Yeşiller ve Sol Gelecek Partisi, 25 Kasım 2012 tarihinde Eşitlik ve Demokrasi Partisi ile Yeşiller Partisi’nin birleşmesiyle kuruldu. İçinde Ufuk Uras başta olmak üzere Ahmet İnsel, Murat Belge, Aydın Engin, Arif Ali Cangı, Sevil Turan gibi, AKP iktidarının Cumhuriyet değerlerinin tümünü berhava eden ve bugüne uzanan “tek adam” döneminin önünü açan 12 Eylül 2010 referandumuna "Yetmez ama evet" diyerek destek veren isimler de yer almıştı.
Hikmet Yaman
14 Mayıs’ta gerçekleşecek olan Cumhurbaşkanlığı ve milletvekili seçimleri öncesinde ittifaklar, vaatler, kulisler, liste savaşları baş döndürücü bir hal aldı. Nihayetinde önce cumhurbaşkanlığı adayları sonrasında seçime katılma hakkı kazanan partilerin milletvekili listelerinin Yüksek Seçim Kurulu’na teslim edilmeleriyle seçim sath-ı mailine girilmiş oldu. Dört ittifak ve bunların içinde ya da dışında 26 parti seçime giriyorlar.

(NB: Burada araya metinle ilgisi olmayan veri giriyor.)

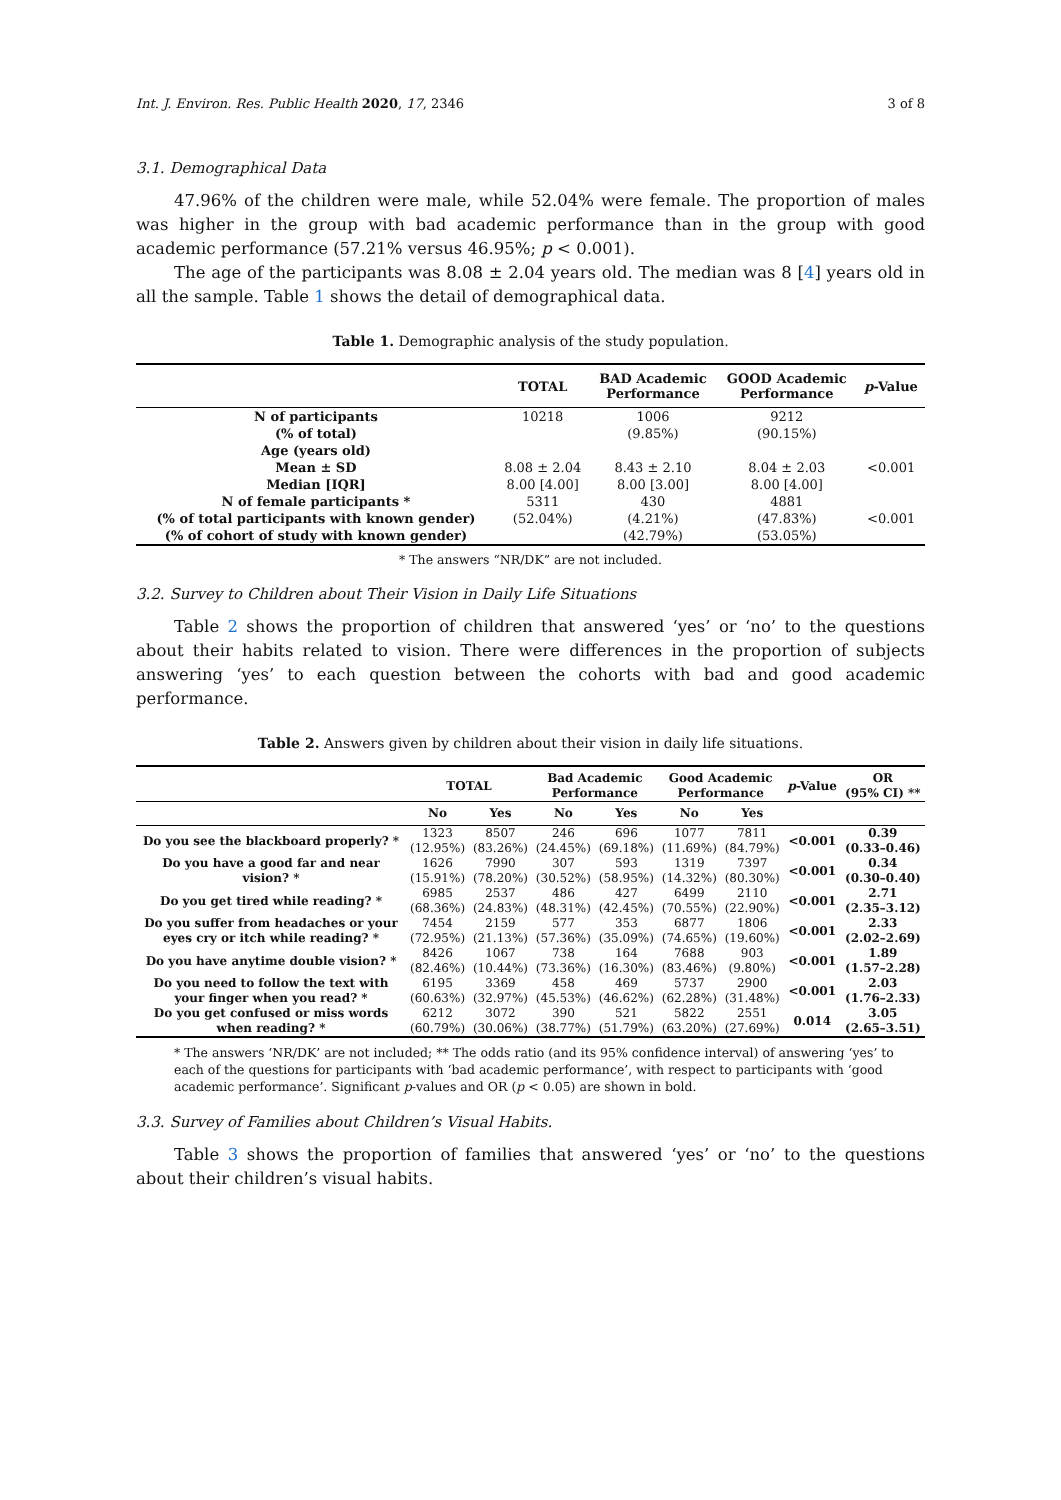Int. J. Environ. Res. Public Health 2020, 17, 2346 3 of 8
3.1. Demographical Data
47.96% of the children were male, while 52.04% were female. The proportion of males was higher in the group with bad academic performance than in the group with good academic performance (57.21% versus 46.95%; p < 0.001).
The age of the participants was 8.08 ± 2.04 years old. The median was 8 [4] years old in all the sample. Table 1 shows the detail of demographical data.
Table 1. Demographic analysis of the study population.
| | TOTAL | BAD Academic Performance | GOOD Academic Performance | p -Value |
| --- | --- | --- | --- | --- |
| N of participants | 10218 | 1006 | 9212 | |
| (% of total) | | (9.85%) | (90.15%) | |
| Age (years old) | | | | |
| Mean ± SD | 8.08 ± 2.04 | 8.43 ± 2.10 | 8.04 ± 2.03 | <0.001 |
| Median [IQR] | 8.00 [4.00] | 8.00 [3.00] | 8.00 [4.00] | |
| N of female participants * | 5311 | 430 | 4881 | |
| (% of total participants with known gender) | (52.04%) | (4.21%) | (47.83%) | <0.001 |
| (% of cohort of study with known gender) | | (42.79%) | (53.05%) | |
* The answers “NR/DK” are not included.
3.2. Survey to Children about Their Vision in Daily Life Situations
Table 2 shows the proportion of children that answered ‘yes’ or ‘no’ to the questions about their habits related to vision. There were differences in the proportion of subjects answering ‘yes’ to each question between the cohorts with bad and good academic performance.
Table 2. Answers given by children about their vision in daily life situations.
| | TOTAL | | Bad Academic Performance | | Good Academic Performance | | p -Value | OR (95% CI) ** |
| --- | --- | --- | --- | --- | --- | --- | --- | --- |
| | No | Yes | No | Yes | No | Yes | | |
| Do you see the blackboard properly? * | 1323 (12.95%) | 8507 (83.26%) | 246 (24.45%) | 696 (69.18%) | 1077 (11.69%) | 7811 (84.79%) | <0.001 | 0.39 (0.33–0.46) |
| Do you have a good far and near vision? * | 1626 (15.91%) | 7990 (78.20%) | 307 (30.52%) | 593 (58.95%) | 1319 (14.32%) | 7397 (80.30%) | <0.001 | 0.34 (0.30–0.40) |
| Do you get tired while reading? * | 6985 (68.36%) | 2537 (24.83%) | 486 (48.31%) | 427 (42.45%) | 6499 (70.55%) | 2110 (22.90%) | <0.001 | 2.71 (2.35–3.12) |
| Do you suffer from headaches or your eyes cry or itch while reading? * | 7454 (72.95%) | 2159 (21.13%) | 577 (57.36%) | 353 (35.09%) | 6877 (74.65%) | 1806 (19.60%) | <0.001 | 2.33 (2.02–2.69) |
| Do you have anytime double vision? * | 8426 (82.46%) | 1067 (10.44%) | 738 (73.36%) | 164 (16.30%) | 7688 (83.46%) | 903 (9.80%) | <0.001 | 1.89 (1.57–2.28) |
| Do you need to follow the text with your finger when you read? * | 6195 (60.63%) | 3369 (32.97%) | 458 (45.53%) | 469 (46.62%) | 5737 (62.28%) | 2900 (31.48%) | <0.001 | 2.03 (1.76–2.33) |
| Do you get confused or miss words when reading? * | 6212 (60.79%) | 3072 (30.06%) | 390 (38.77%) | 521 (51.79%) | 5822 (63.20%) | 2551 (27.69%) | 0.014 | 3.05 (2.65–3.51) |
* The answers ‘NR/DK’ are not included; ** The odds ratio (and its 95% confidence interval) of answering ‘yes’ to each of the questions for participants with ‘bad academic performance’, with respect to participants with ‘good academic performance’. Significant p-values and OR (p < 0.05) are shown in bold.
3.3. Survey of Families about Children’s Visual Habits.
Table 3 shows the proportion of families that answered ‘yes’ or ‘no’ to the questions about their children’s visual habits.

Bunların arasında Emek ve Özgürlük İttifakı içinde de bazı gelişmelerin önemli olduğu açık. Bir kapatma davası içinde olan HDP bu riski ortadan kaldırmak için bileşen partilerden ve seçime girme hakkını kazanmış olan Yeşiller ve Sol Gelecek Partisi (Yeşil Sol Parti) ile seçime girme kararı aldı.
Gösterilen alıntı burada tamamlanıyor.